Wind whistled through the screen of her slightly open window, the draft bracing not raw. An urge possessed her to go out in the night. Better that, than succumbing to the couch and a parade of unwatchable late night TV.
Why not, while the weather allowed it? Impromptu nocturnal jaunts would be out of the question once Winter set its teeth. She wondered if and how she could last an entire Ithaca winter, without a job, without a band.
She shoved the thought out of her head before it could fully form. How pathetic. The first snow yet to fall and already longing for Spring.
She pulled on some clothes and slipped out the door. The wind ruled the night. Leaves and bits of trash scurried underfoot like fleeing rodents. Breezes blew up the cuffs of her jeans and billowed up her jacket, seeking flesh. She pulled on a knit cap to protect her ears from its nip.
She had no particular destination; she just wanted to be outside. She let her mind and legs roam free, like careening celestial bodies, reacting only to obstacles: red crossing lights, unthinkable thoughts.
She passed an old lady in raincoat and nightie, walking a hacking dachshund. She crossed a small park, her eyes cast heavenward at the few stars visible through the light pollution that blurred the skies of downtown Ithaca. Venus was nowhere to be seen, but she found a planet she was pretty sure was Jupiter. To think of all those exotic moons winging around it, completely unseen and unappreciated.
Her phone buzzed. She glanced to find a message from Verizon. Her monthly charges had been posted. She noticed an earlier, unchecked message from John. How did he get her number? She went to delete it, but her thumb hovered. She clicked on it.
“Yr g
ang played w Aaron agn this pm. Birdies atkd me n kids.”
So Aaron and the collective had ditched her. She already knew that. Why did John have to rub it in? Attacked by birdies? What did that mean? She looked askance at some shrubs, half-expecting something to burst out after her.
He was a curiosity, that John. How weird that she, in so few encounters, could spark the infatuation of this married man, a born-again Christian no less. She couldn’t help derive some pleasure and pride out if it. Who would have thought a geeky girl like her could inspire such a thing?
The more she thought, the more she festered at the Aaron’s injustice, and the more determined she was to confront him. The idea of Ron and Mal and Sari and Eleni back without her was almost enough to make her implode like that bell jar. She wasn’t even sure she wanted to play with them anymore. It was the principle of the thing.
The streets were vacant but for occasional distant, shadowy shapes that moved on or went indoors before Aerie could reach them. There was a time that some of the darker neighborhoods near the canal might have made her quail and hasten along. Not tonight. Tonight she felt invincible, her wiry arms hanging loose, ready to show off her three lessons of Okinawan Kobudo. All she needed was a good stick, or if need be, the Krav Maga she remembered from a high school demo.

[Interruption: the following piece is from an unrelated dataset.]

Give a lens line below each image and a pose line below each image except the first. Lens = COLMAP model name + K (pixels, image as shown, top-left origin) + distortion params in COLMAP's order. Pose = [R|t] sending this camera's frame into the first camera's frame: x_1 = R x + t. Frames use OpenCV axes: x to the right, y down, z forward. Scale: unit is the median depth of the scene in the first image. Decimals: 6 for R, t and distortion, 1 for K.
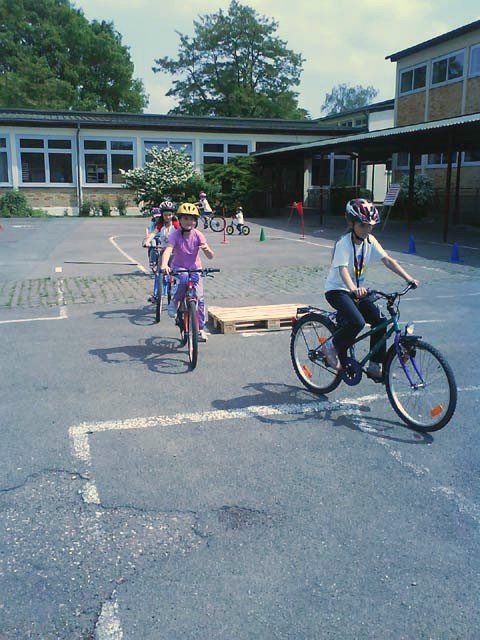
lens RADIAL K [[692.8, 0, 239.2], [0, 692.8, 332.1], [0, 0, 1]] dist [-0.009057, 0.324593]
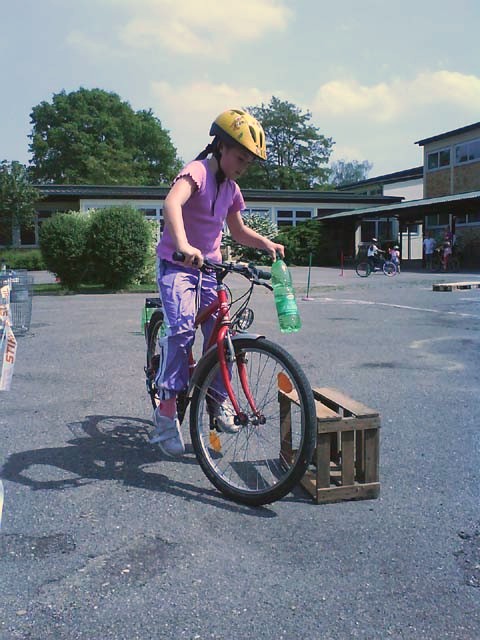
lens RADIAL K [[681.7, 0, 240.0], [0, 681.7, 320.0], [0, 0, 1]] dist [0.077425, 0.283862]
pose [[0.999779, -0.012556, 0.016883, -0.091702], [0.014331, 0.993886, -0.109477, 0.040286], [-0.015405, 0.109695, 0.993846, -0.140078]]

It was all rather silly. This was Ithaca, after all, not the meaner streets of Baltimore, where such bravado might have gotten her into trouble.

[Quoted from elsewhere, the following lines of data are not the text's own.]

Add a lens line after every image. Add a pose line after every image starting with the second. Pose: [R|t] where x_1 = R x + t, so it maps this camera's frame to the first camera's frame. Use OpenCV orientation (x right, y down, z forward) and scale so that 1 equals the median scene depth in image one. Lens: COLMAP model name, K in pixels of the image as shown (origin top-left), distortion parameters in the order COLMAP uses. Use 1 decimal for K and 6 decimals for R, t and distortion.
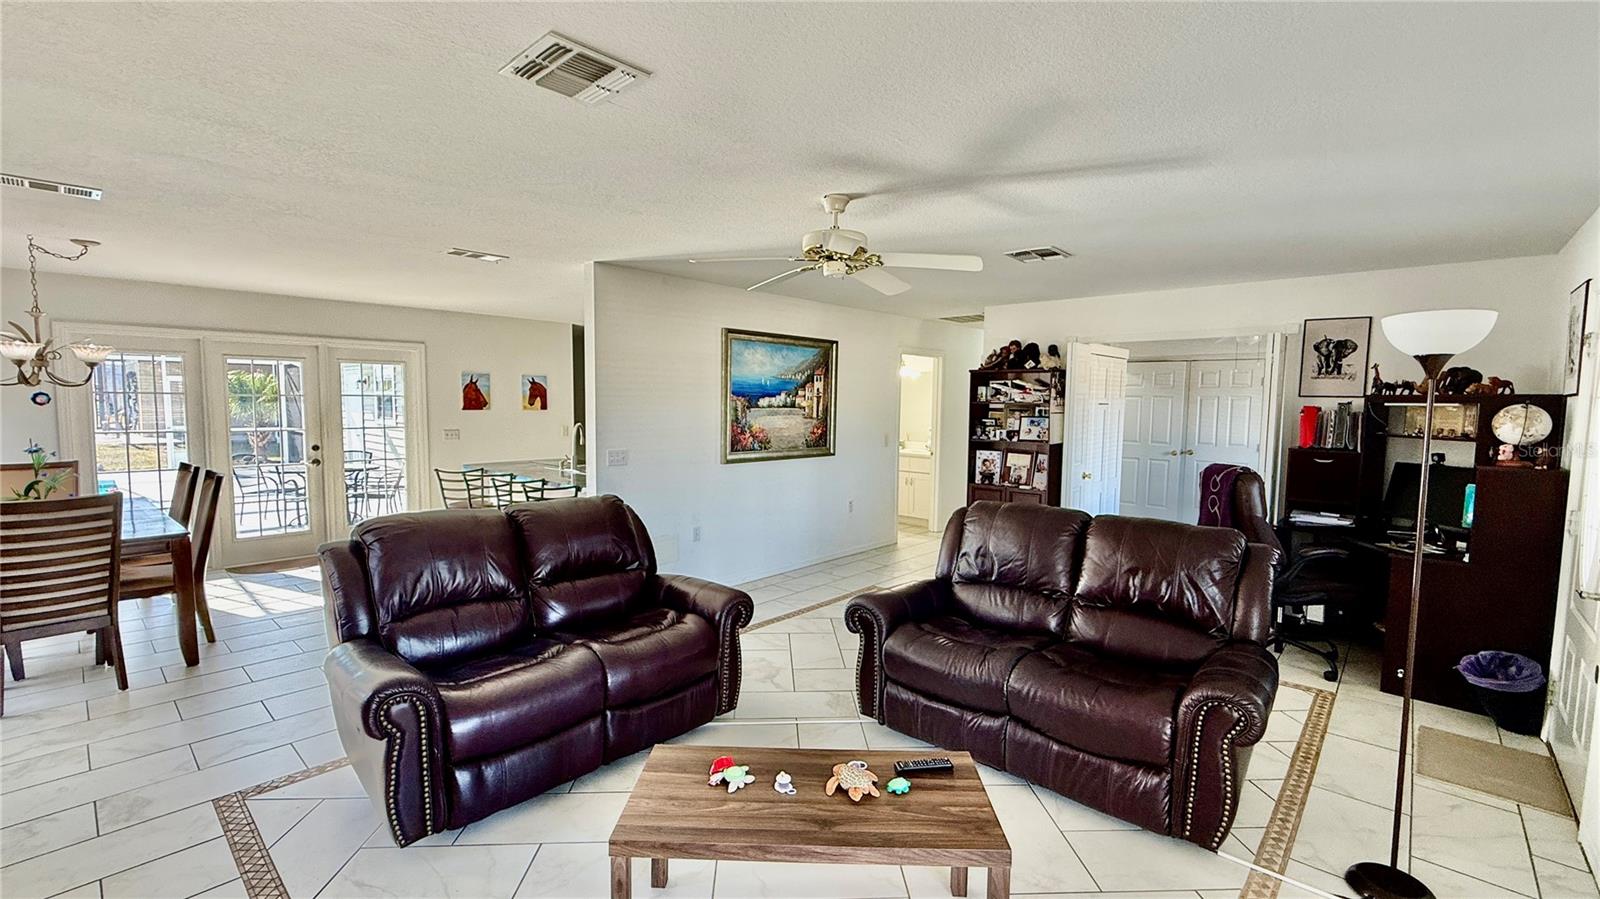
lens RADIAL K [[682.6, 0, 802.8], [0, 682.6, 457.9], [0, 0, 1]] dist [0.000052, -0.000123]
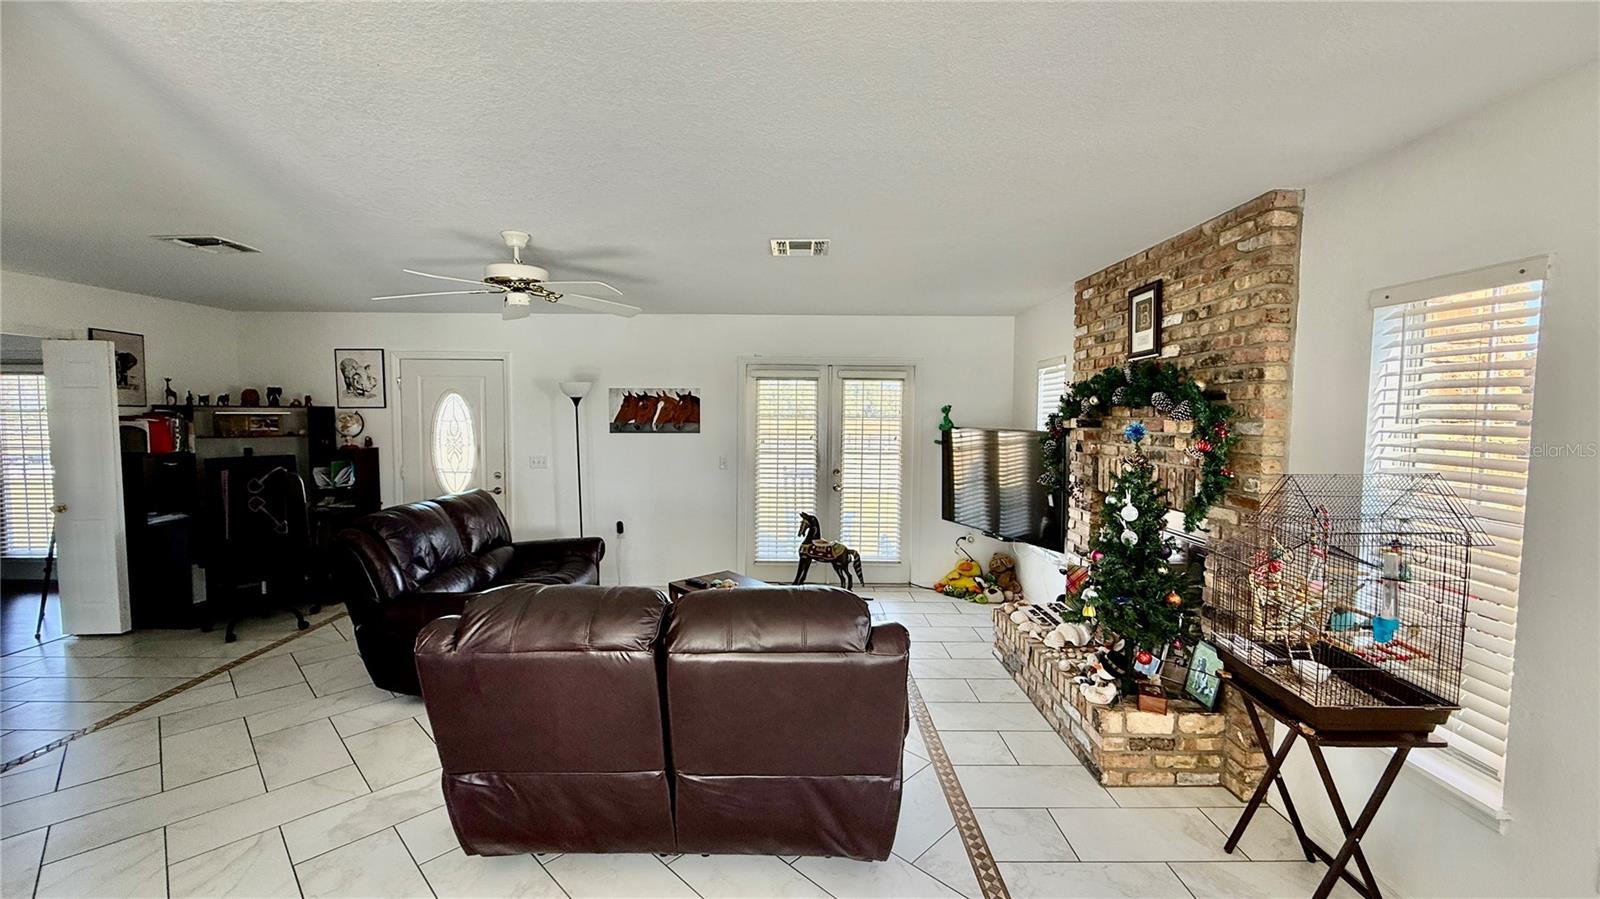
lens RADIAL K [[635.9, 0, 801.3], [0, 635.9, 450.1], [0, 0, 1]] dist [-0.001778, -0.000260]
pose [[-0.678546, -0.058800, 0.732201, -0.505536], [0.049114, 0.990929, 0.125092, -0.071042], [-0.732914, 0.120842, -0.669503, 0.685259]]
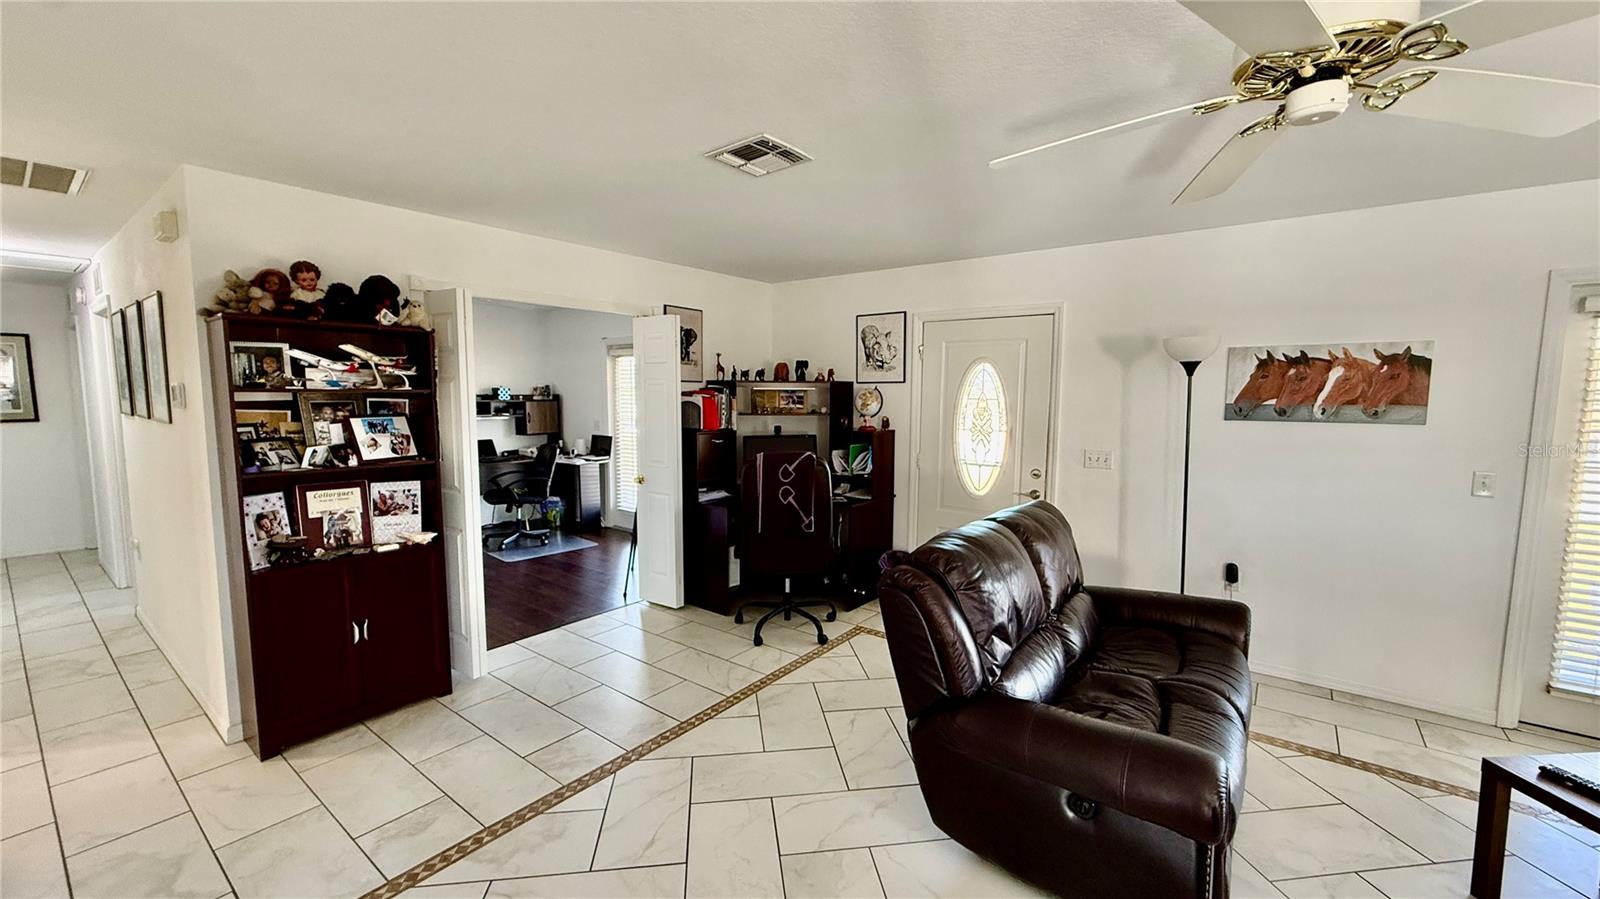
lens RADIAL K [[635.9, 0, 799.1], [0, 635.9, 448.8], [0, 0, 1]] dist [-0.001778, -0.000260]
pose [[-0.079311, -0.103625, 0.991449, -0.180635], [0.078842, 0.990815, 0.109866, -0.061433], [-0.993727, 0.086881, -0.070412, 0.690427]]
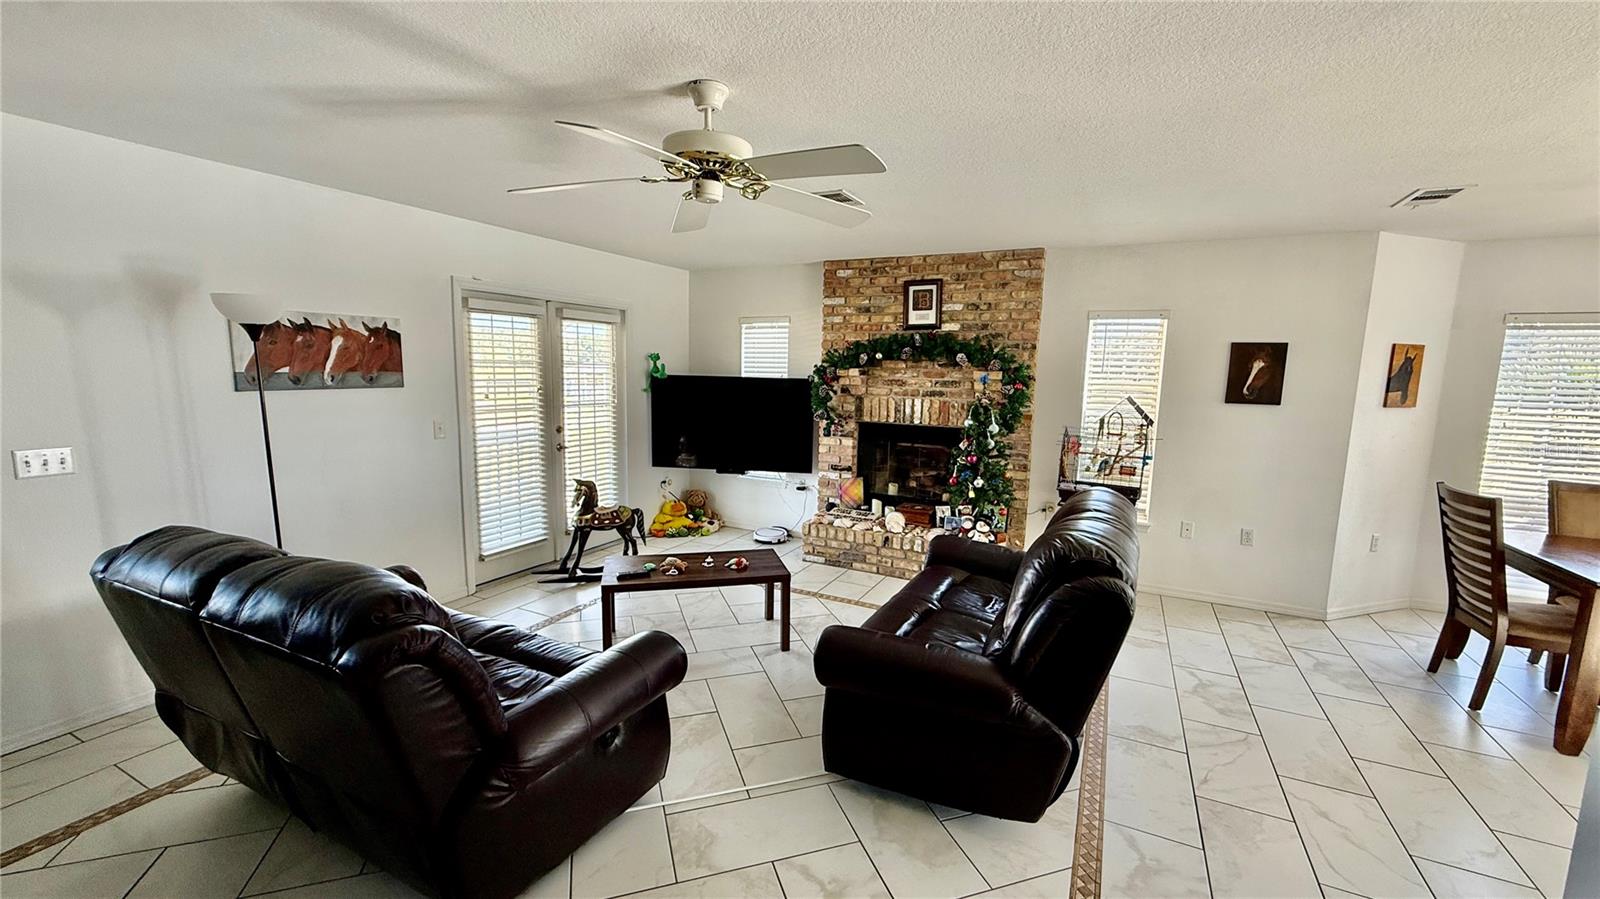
lens RADIAL K [[635.9, 0, 797.0], [0, 635.9, 452.4], [0, 0, 1]] dist [-0.001778, -0.000260]
pose [[-0.963233, 0.004197, -0.268635, 0.069406], [-0.054942, 0.975670, 0.212247, -0.076444], [0.262990, 0.219203, -0.939567, 0.855929]]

She noticed after a time that she had spiraled ever closer to the downtown area, as if the commercial cluster exerted its own gravity.
She turned right when she came to the corner where Moosewood and the Guitar Works hunkered dark in their basement lairs.
When mother had come back through Ithaca, Aerie had surprised her and Sadie by taking them there for lunch. Reggie and the wait staff were just as startled, falling over themselves with embarrassment. She found their discomfit quite amusing.
The window display at the Guitar Works held a fretless blonde Precision bass that Aerie had gone and played with her Mom and Sadie in tow. She had made it growl and whine through a little amp, and she had considered buying it, but its tone lacked character, like cheap wine or Chinese food from a mall. It might have sufficed as a device to keep her fingers limber, but this was no serious instrument.